**Problem to solve**
In the records below, change "common name" to "vernacular name" and give every line again with nothing else altered. Leave the pictures out of your answer.

**Record extracts**
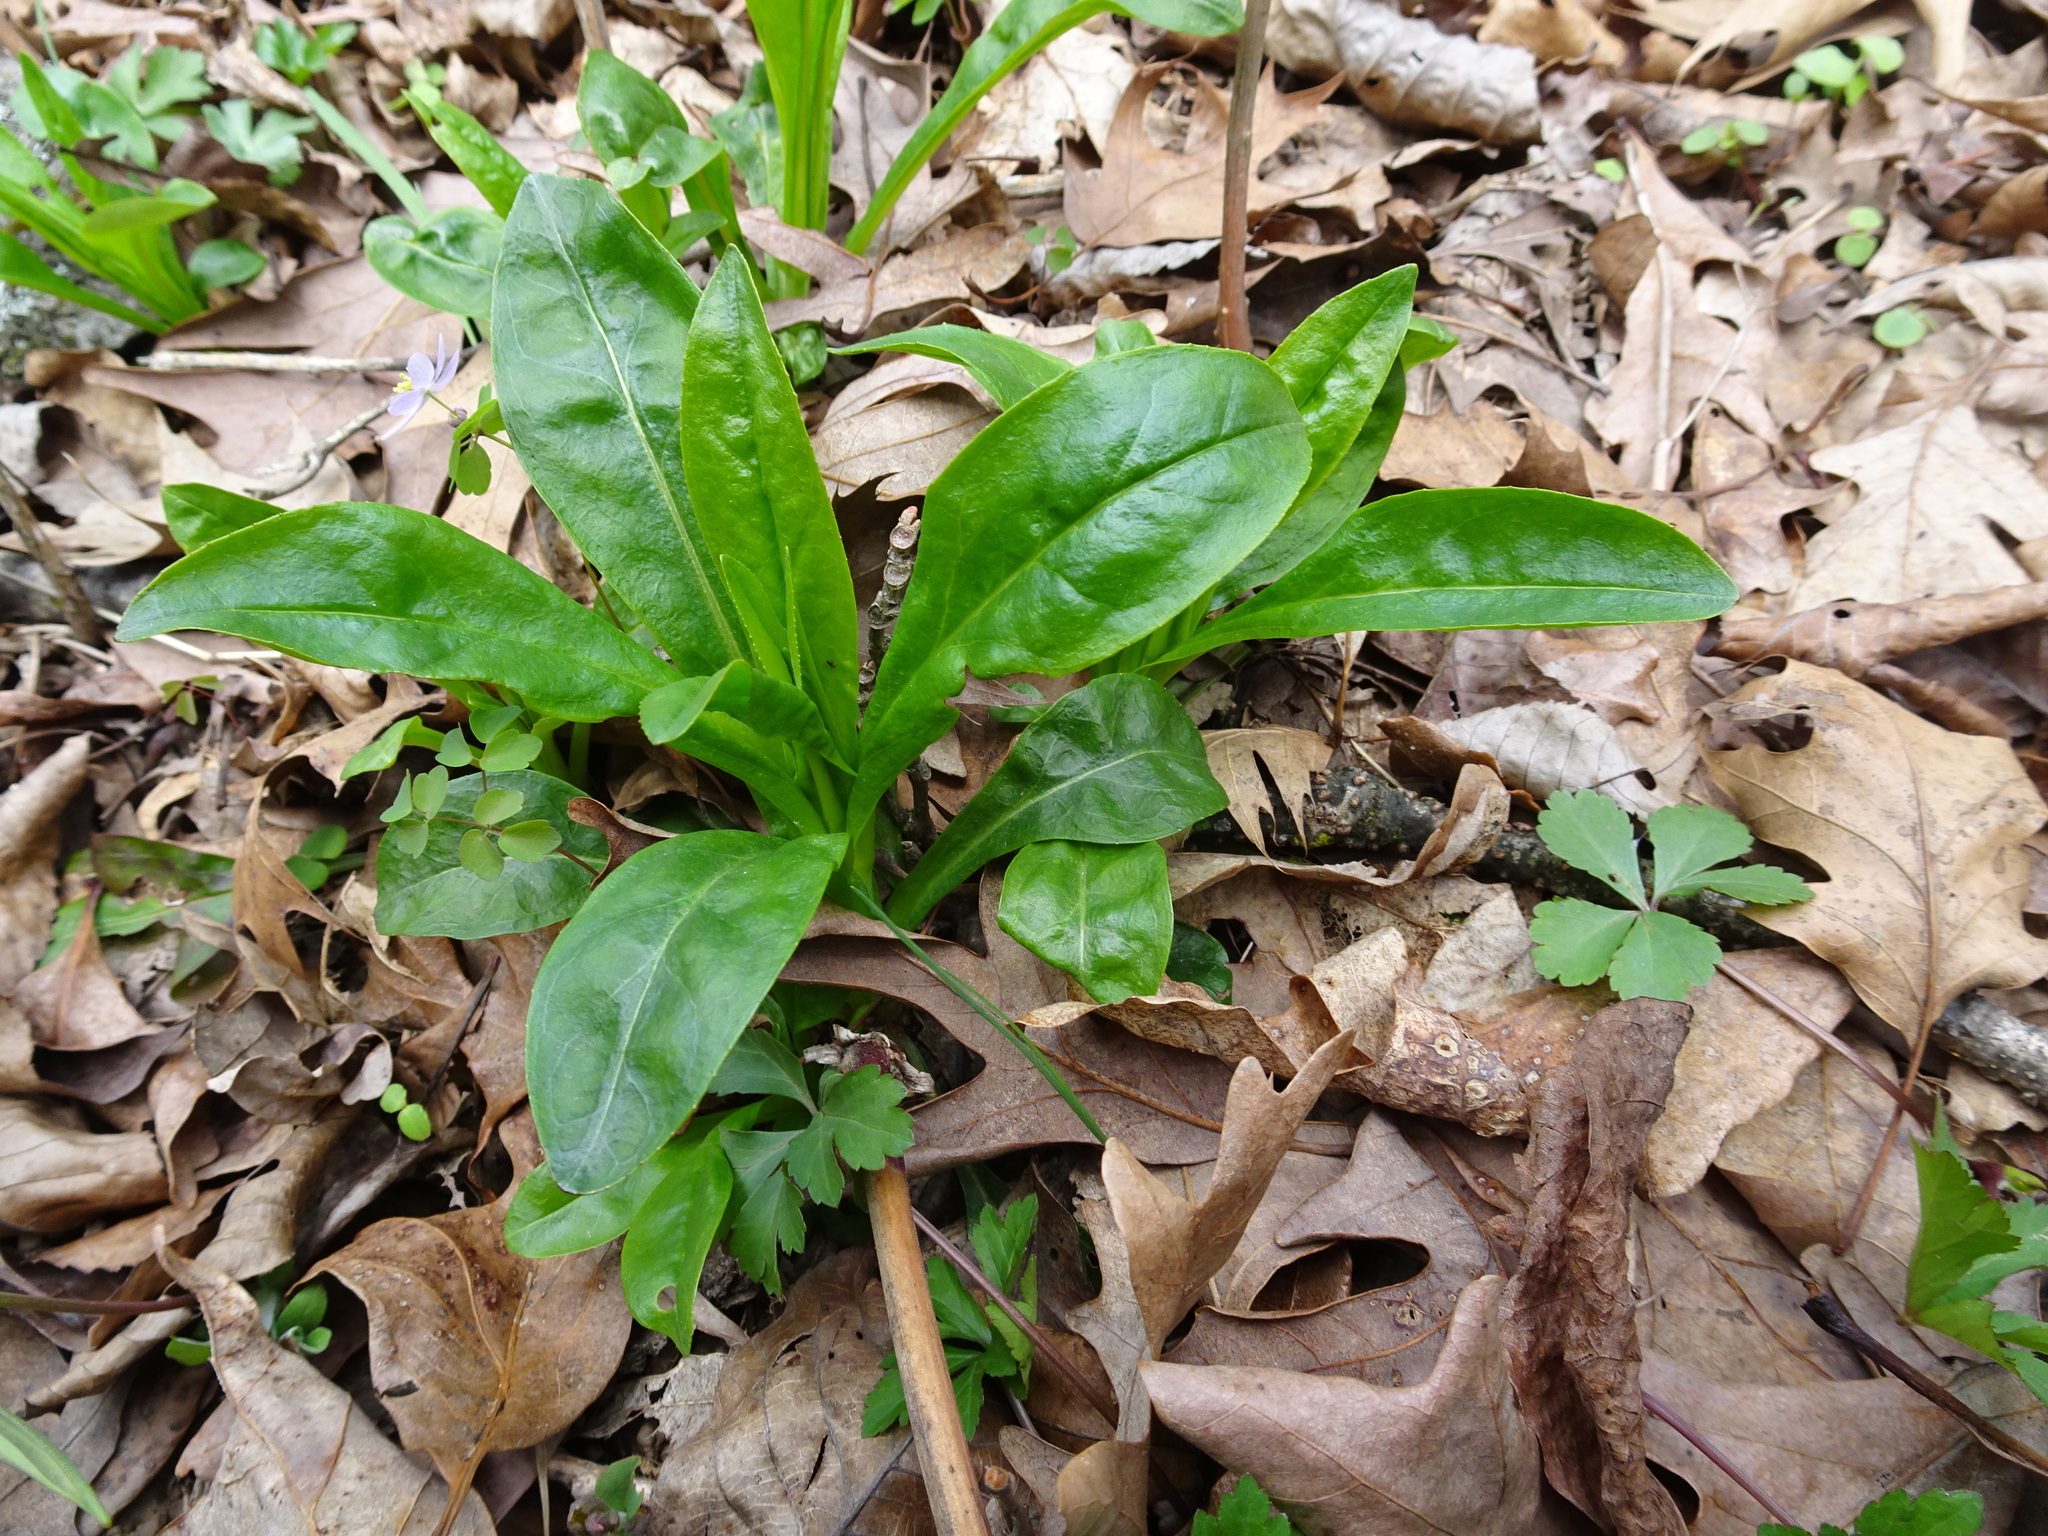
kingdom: Plantae
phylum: Tracheophyta
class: Magnoliopsida
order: Lamiales
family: Plantaginaceae
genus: Penstemon
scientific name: Penstemon digitalis
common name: Foxglove beardtongue
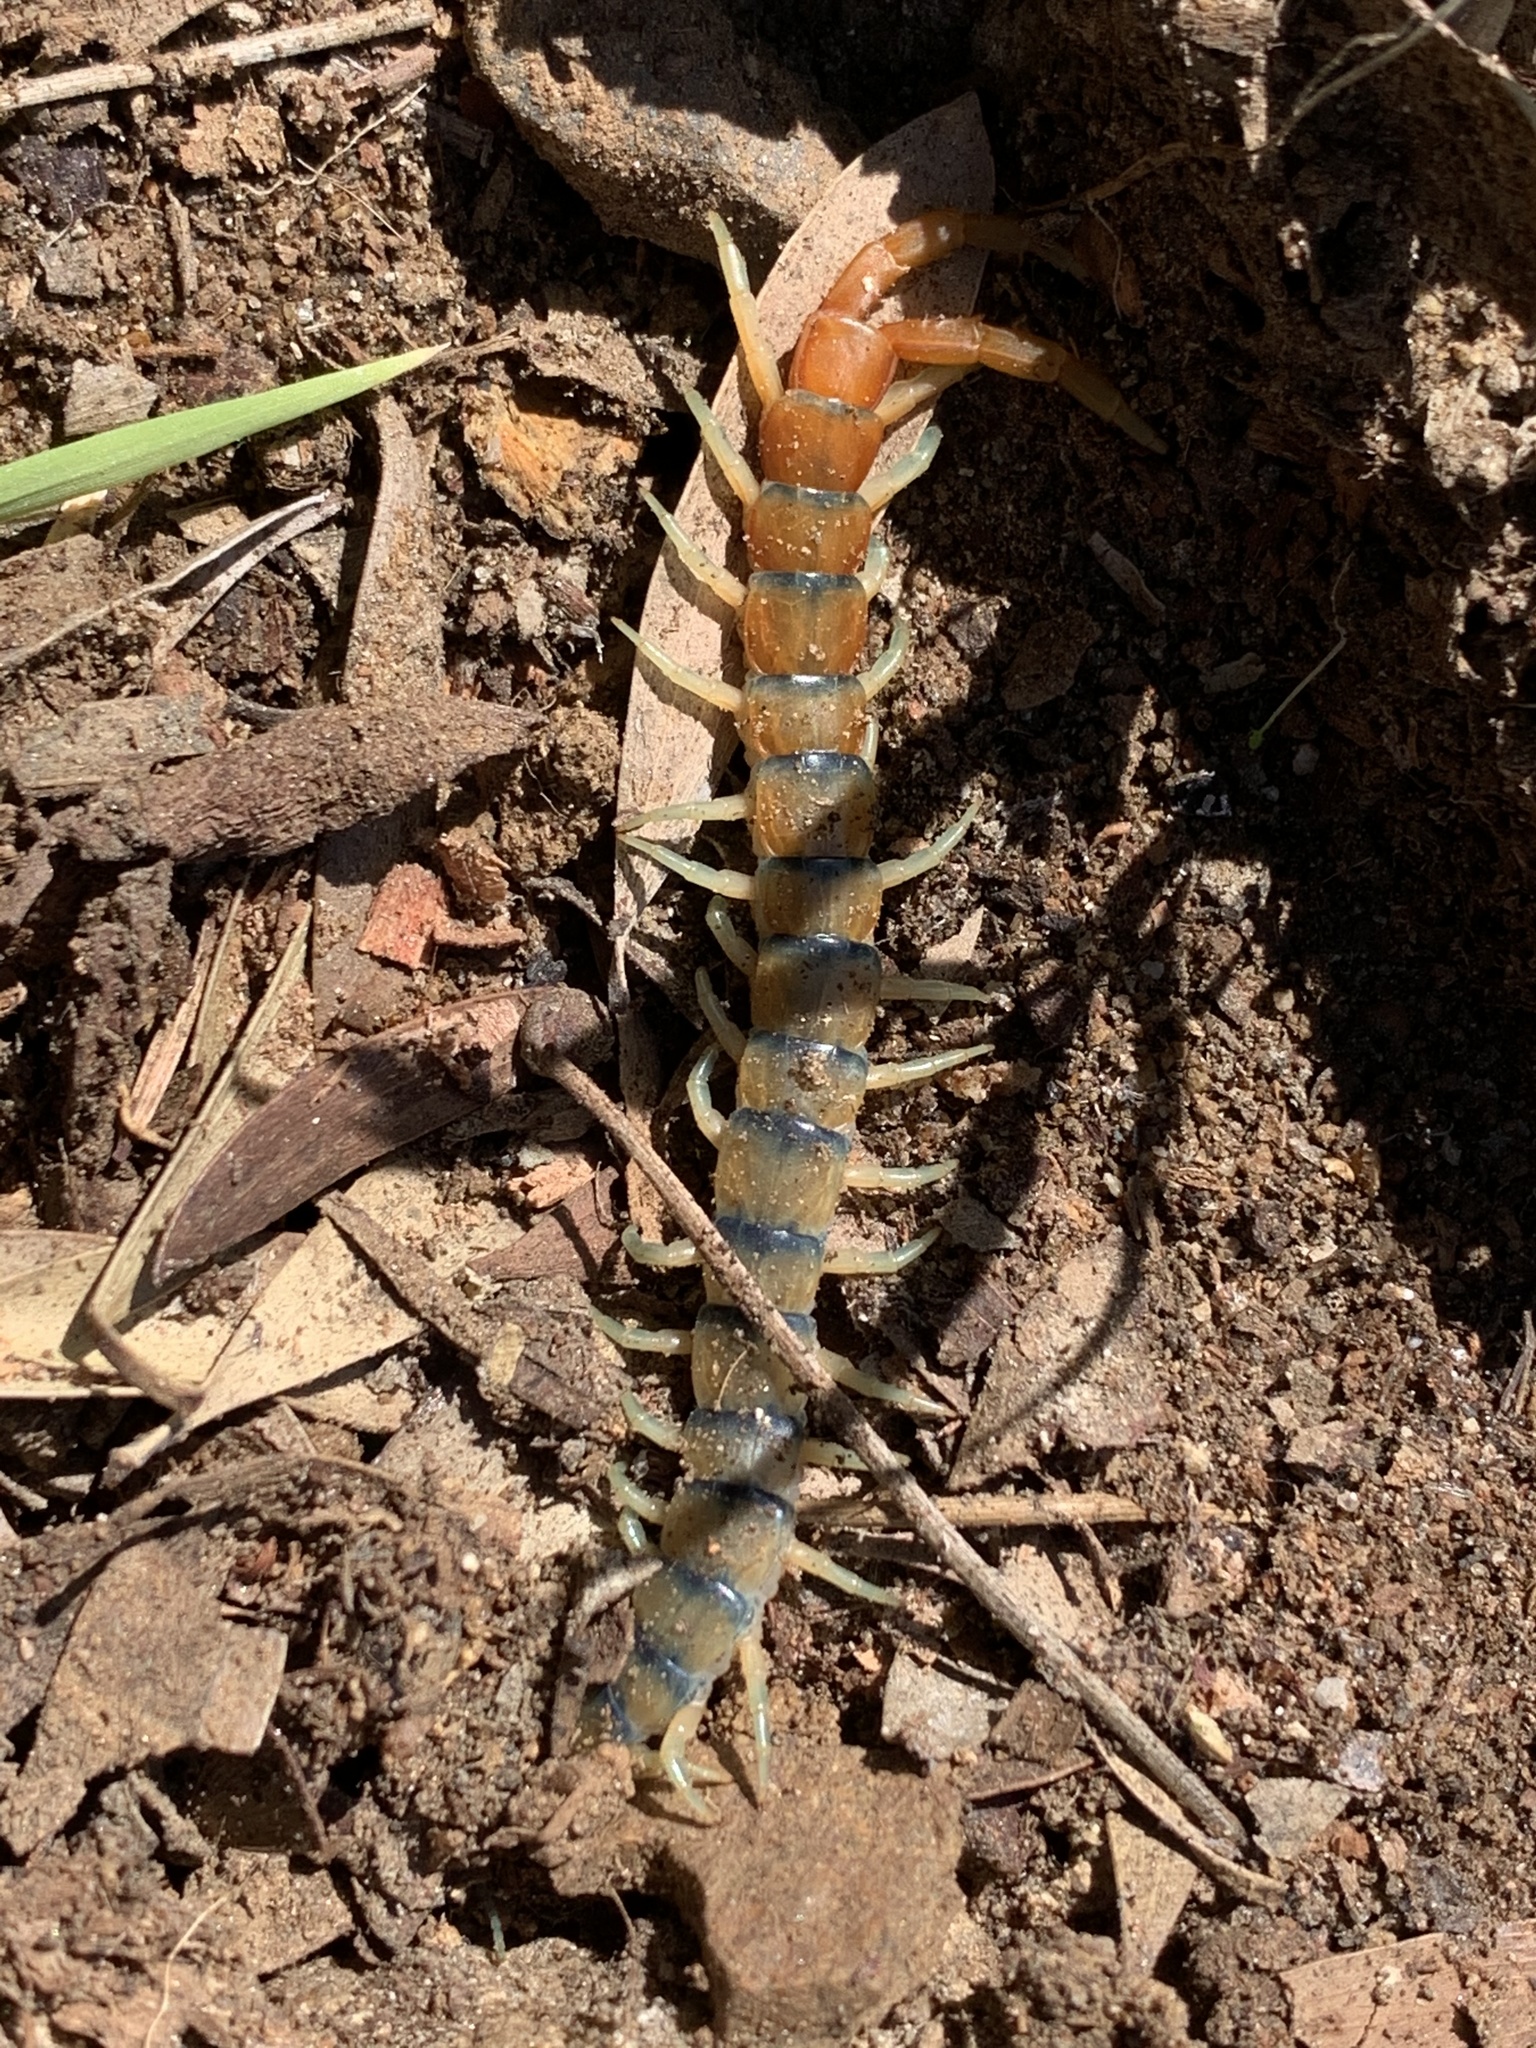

**Written response**
kingdom: Plantae
phylum: Tracheophyta
class: Magnoliopsida
order: Lamiales
family: Plantaginaceae
genus: Penstemon
scientific name: Penstemon digitalis
vernacular name: Foxglove beardtongue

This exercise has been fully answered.